* Text der Seite *
##########

Das Lied, die starke Stimme des Mannes, der Moment dort auf der Terrasse am Berg, die Vermischung der Menschen und der Gefühle – es haut uns fast um. Es ist ein Geschenk, dieser Moment und wir alle die dort sind spüren das – miteinander, uns an den Händen haltend.
Dieses Lied nehmen wir mit zurück ins Gebäude, in den noch vor kurzem so schäbigen Aufenthaltraum unten, hier werden nun im Handumdrehen einige Instrumente aufgebaut und wir sind inzwischen soviele Menschen, dass der Raum in kürzester Zeit bis an den Rand gefühlt ist – und ja, die Mütter mit den Säuglingen haben auch hier Platz genommen und bedecken mit ihren langen Kleidern die löchrigen Bezüge. Die Glassplitter schieben wir unter die Heizkörper, alle packen ihre Instrumente aus und wir improvisieren miteinander, ein Lehrender übernimmt den Lead, verteilt Instrumente, Einsätze, gibt Handzeichen, spielt mit, demonstriert Spielmöglichkeiten – alles, derweil die Gruppe, die große Gruppe, spielt, tönt, klingt, probiert… es werden mehrere Lieder, der Höhepunkt ist aber das Lied des Mannes, ich will fast schreiben des Dorfältesten. Ich weiß kaum etwas über das Dorf, aber was hier spürbar wird, ist mehr als Wissen. Es ist Herzlichkeit, Sehnsucht und Gemeinschaft, mit der man diese Sehnsucht für einen Moment möglicherweise besser er-trägt oder vielleicht auch nur „trägt“. Wir lehren dort nicht, wir hinterfragen jetzt nicht, wir tönen hier miteinander, wir stimmen in etwas ein, was wir alle gemeinsam schaffen, in dem Moment. Und es ist viel und unsere Herzen gehen fast über.

##########

* Daten zur Analyse *
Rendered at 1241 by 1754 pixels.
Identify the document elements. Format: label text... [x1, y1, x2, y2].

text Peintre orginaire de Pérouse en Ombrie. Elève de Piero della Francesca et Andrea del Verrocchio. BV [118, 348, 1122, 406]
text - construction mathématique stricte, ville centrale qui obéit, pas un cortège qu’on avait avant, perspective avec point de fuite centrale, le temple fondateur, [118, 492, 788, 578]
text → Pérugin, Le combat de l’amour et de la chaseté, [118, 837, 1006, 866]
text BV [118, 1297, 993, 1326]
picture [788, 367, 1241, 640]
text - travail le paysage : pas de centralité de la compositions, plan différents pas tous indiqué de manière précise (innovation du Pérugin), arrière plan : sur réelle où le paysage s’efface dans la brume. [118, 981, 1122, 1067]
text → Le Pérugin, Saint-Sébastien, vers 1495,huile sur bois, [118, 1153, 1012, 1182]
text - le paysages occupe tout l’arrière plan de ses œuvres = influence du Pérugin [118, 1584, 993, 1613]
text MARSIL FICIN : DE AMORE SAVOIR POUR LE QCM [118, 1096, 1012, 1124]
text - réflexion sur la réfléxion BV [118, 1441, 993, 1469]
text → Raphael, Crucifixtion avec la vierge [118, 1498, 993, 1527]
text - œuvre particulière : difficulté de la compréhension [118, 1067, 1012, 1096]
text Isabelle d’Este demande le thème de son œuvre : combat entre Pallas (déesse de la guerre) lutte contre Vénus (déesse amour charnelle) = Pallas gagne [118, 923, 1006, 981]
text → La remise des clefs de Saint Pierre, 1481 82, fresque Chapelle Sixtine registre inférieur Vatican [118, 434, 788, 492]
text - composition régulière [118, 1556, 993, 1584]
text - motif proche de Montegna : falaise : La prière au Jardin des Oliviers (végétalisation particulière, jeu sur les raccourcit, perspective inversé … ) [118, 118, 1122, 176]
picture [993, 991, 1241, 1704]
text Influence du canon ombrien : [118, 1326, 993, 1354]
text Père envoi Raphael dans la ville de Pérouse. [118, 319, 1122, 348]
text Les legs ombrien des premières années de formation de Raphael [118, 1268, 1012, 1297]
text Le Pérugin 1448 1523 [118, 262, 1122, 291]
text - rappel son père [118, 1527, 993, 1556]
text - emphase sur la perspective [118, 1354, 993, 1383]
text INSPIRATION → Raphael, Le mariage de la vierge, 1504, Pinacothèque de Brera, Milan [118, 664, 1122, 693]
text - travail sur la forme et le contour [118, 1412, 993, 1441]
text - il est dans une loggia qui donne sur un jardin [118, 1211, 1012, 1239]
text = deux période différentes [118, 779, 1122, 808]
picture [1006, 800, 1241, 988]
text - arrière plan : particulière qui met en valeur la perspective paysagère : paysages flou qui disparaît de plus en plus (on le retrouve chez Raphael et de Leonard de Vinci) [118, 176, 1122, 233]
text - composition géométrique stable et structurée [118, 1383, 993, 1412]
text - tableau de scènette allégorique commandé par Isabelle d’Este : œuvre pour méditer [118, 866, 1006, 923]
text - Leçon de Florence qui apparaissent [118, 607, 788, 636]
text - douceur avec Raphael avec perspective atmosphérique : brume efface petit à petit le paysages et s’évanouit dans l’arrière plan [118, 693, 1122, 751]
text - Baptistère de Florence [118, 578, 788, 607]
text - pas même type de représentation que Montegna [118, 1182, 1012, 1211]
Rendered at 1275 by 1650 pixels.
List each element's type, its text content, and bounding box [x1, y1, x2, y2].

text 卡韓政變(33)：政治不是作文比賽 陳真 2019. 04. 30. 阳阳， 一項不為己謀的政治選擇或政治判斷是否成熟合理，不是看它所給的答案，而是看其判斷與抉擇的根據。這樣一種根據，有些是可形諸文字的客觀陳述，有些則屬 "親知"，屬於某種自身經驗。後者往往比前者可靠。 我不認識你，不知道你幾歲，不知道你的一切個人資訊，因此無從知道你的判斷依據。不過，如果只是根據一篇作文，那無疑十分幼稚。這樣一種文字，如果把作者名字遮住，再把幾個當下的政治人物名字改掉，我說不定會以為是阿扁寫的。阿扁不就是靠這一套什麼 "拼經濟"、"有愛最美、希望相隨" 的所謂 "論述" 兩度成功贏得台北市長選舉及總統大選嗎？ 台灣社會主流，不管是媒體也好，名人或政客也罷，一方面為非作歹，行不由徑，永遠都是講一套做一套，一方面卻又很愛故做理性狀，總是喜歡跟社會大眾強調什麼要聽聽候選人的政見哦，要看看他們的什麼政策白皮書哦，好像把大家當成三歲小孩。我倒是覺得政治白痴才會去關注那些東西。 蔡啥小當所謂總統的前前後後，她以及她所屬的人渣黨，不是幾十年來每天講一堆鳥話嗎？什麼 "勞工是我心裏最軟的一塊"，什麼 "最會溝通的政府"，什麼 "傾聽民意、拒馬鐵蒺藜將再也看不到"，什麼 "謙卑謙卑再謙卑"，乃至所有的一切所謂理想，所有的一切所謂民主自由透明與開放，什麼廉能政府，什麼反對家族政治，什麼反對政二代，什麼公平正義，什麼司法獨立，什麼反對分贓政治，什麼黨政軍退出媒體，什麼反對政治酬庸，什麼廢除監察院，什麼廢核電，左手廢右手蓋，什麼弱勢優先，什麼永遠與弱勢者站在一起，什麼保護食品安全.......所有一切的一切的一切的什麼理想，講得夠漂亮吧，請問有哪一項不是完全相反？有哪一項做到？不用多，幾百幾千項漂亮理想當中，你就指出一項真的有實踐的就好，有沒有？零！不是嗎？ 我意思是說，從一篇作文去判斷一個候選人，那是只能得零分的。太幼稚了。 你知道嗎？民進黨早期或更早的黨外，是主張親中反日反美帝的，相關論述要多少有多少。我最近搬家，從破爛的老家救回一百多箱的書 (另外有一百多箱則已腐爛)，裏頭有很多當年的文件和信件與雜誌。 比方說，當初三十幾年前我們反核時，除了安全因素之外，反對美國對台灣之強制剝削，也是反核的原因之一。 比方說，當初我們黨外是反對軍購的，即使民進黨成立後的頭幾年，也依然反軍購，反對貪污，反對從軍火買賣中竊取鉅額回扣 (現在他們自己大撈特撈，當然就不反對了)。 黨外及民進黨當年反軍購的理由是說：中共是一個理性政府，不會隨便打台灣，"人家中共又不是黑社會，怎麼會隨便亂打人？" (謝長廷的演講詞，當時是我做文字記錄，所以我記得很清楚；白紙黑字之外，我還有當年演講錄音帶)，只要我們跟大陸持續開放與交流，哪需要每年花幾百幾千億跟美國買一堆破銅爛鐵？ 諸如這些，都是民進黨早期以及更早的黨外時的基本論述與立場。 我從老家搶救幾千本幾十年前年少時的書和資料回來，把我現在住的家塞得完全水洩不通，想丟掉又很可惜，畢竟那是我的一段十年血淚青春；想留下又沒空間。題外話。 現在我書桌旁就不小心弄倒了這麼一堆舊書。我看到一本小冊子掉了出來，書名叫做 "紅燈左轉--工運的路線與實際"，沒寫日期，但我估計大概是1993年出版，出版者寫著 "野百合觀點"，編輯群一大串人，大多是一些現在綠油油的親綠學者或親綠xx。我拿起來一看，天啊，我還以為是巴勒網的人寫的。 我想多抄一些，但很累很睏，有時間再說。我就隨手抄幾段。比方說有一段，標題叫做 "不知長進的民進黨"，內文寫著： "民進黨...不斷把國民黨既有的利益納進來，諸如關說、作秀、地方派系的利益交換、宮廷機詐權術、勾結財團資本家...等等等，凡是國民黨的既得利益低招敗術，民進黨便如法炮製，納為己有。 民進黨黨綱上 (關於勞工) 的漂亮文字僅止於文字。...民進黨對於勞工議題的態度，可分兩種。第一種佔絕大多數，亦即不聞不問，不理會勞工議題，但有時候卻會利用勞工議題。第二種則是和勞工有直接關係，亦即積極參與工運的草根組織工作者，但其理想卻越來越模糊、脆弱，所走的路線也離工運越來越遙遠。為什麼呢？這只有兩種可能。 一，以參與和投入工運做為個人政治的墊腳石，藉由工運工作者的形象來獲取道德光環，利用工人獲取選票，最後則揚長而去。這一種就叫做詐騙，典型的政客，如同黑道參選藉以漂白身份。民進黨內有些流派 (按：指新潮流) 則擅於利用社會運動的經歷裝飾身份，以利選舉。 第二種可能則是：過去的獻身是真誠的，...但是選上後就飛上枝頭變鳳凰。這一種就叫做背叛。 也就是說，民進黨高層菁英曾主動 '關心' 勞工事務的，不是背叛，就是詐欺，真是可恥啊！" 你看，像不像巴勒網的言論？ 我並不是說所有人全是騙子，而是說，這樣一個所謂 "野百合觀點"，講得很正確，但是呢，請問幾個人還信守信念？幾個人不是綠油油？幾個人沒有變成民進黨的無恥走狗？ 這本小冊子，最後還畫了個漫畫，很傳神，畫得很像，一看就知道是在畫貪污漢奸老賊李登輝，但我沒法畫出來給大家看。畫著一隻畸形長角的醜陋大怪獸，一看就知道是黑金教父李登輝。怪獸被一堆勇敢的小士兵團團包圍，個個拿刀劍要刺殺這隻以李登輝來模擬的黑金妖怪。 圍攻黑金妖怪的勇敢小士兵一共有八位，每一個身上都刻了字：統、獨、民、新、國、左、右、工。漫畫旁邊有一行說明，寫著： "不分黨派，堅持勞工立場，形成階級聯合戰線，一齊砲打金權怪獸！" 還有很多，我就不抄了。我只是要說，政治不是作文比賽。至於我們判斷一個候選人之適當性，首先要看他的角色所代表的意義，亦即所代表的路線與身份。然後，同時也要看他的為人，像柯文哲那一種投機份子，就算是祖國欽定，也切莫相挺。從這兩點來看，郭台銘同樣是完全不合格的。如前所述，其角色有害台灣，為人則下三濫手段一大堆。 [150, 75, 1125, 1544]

##########

* Informationen anwenden *
[1] Fassen Sie den Absatz des Textes über das gemeinsame Musizieren, der mit „Dieses Lied nehmen wir mit“ beginnt, als Liste zusammen. Die wichtigsten Fakten sollen dabei erhalten bleiben.
[2] Setzen Sie den Text über das gemeinsame Musizieren nach seinem letzten Satz fort.

* Lösungen der Aufgaben *
[1]
- Das Lied wird zurück ins Gebäude mitgenommen, in den vor kurzem noch schäbigen Aufenthaltsraum unten.
- Dort werden schnell einige Instrumente aufgebaut, und der Raum füllt sich bis an den Rand.
- Auch die Mütter mit den Säuglingen nehmen Platz und bedecken mit ihren langen Kleidern die löchrigen Bezüge.
- Die Glassplitter werden unter die Heizkörper geschoben.
- Alle packen ihre Instrumente aus und improvisieren gemeinsam.
- Ein Lehrender übernimmt die Leitung: Er verteilt Instrumente und Einsätze, gibt Handzeichen, spielt mit und zeigt Spielmöglichkeiten.
- Es werden mehrere Lieder gespielt, der Höhepunkt ist aber das Lied des Mannes.
- Spürbar werden Herzlichkeit, Sehnsucht und Gemeinschaft, und das ist mehr als Wissen.
- Es wird nicht gelehrt und nicht hinterfragt, sondern gemeinsam getönt, und die Herzen gehen fast über.

[2]
Von 60 Bewohnern sind 40 im Raum, jemand bringt für uns Besucher warmen Tee und Kekse rein.
Danach verabschieden wir uns – wohl für immer – für mich war es nur ein Tag, für viele nur ein Projekt, aber warum „nur“? Ich nehme soviel mit, es ist soviel mit mir geteilt worden – ihre Babies, ihre Lieder, ihr Tee. Was teilen wir?